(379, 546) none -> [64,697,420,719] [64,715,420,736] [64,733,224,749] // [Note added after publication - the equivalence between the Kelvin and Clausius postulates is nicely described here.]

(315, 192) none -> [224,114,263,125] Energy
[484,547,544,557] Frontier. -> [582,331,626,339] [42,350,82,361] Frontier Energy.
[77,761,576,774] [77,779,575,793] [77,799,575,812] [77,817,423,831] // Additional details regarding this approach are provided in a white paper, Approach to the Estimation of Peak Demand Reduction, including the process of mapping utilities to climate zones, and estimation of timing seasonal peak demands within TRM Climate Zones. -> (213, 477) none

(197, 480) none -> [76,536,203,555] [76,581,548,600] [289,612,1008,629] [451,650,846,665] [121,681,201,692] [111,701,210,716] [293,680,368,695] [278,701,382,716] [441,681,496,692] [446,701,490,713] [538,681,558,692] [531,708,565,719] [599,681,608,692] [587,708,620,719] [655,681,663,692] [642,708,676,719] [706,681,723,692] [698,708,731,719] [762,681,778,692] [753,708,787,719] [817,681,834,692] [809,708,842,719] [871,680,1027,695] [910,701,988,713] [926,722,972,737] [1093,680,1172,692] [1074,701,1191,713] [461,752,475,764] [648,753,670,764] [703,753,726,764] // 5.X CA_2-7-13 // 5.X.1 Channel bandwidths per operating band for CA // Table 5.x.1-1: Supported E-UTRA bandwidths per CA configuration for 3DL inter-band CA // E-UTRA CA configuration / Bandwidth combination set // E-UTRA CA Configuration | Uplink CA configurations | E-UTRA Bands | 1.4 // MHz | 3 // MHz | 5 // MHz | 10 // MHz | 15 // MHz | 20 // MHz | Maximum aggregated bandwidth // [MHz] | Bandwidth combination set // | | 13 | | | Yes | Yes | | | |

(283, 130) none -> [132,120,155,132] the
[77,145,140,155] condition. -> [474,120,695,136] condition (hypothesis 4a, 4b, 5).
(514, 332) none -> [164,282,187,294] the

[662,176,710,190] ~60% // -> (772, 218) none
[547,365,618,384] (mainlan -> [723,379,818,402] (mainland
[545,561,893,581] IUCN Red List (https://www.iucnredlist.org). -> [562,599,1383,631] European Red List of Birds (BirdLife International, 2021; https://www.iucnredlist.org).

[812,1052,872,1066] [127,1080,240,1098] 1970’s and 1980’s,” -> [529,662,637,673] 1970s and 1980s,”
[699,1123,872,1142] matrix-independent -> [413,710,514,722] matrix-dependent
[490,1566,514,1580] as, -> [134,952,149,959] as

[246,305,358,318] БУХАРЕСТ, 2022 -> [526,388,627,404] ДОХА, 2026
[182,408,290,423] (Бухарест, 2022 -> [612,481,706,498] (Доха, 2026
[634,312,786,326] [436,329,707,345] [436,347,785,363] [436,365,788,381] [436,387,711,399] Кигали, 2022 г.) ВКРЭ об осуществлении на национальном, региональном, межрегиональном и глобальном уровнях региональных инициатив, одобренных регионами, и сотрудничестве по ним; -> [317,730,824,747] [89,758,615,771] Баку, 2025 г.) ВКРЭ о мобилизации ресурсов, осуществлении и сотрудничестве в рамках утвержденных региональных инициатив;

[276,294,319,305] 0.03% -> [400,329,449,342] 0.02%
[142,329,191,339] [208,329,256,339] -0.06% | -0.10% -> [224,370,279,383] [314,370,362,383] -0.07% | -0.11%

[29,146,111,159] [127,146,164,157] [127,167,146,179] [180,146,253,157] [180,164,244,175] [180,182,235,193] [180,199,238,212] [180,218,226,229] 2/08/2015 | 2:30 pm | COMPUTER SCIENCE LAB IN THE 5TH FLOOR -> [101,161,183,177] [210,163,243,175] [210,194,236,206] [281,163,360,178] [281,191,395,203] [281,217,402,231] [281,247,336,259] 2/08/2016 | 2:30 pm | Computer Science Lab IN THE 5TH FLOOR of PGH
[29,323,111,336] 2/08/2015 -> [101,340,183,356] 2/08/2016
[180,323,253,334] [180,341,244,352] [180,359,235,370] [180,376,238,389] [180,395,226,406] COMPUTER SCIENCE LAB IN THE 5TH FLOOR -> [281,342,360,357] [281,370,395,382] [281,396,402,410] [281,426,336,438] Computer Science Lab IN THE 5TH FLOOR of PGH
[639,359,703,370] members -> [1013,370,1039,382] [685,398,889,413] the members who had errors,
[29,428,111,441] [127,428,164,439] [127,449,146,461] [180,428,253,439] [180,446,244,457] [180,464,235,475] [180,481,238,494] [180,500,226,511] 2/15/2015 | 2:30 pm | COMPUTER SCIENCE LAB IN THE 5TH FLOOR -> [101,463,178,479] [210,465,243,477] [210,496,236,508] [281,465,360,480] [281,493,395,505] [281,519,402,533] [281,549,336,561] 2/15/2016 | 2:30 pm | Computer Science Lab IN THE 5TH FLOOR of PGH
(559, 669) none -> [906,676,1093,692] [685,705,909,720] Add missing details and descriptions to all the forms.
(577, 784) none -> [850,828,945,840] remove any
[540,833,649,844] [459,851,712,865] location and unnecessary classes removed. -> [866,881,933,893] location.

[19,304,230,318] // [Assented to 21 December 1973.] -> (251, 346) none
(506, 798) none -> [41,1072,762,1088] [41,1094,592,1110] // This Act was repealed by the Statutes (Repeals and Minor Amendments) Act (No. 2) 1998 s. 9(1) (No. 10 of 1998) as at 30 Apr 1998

####################

Please report the number of lines in the listing that include "COMPUTER", and add nothing to it.

3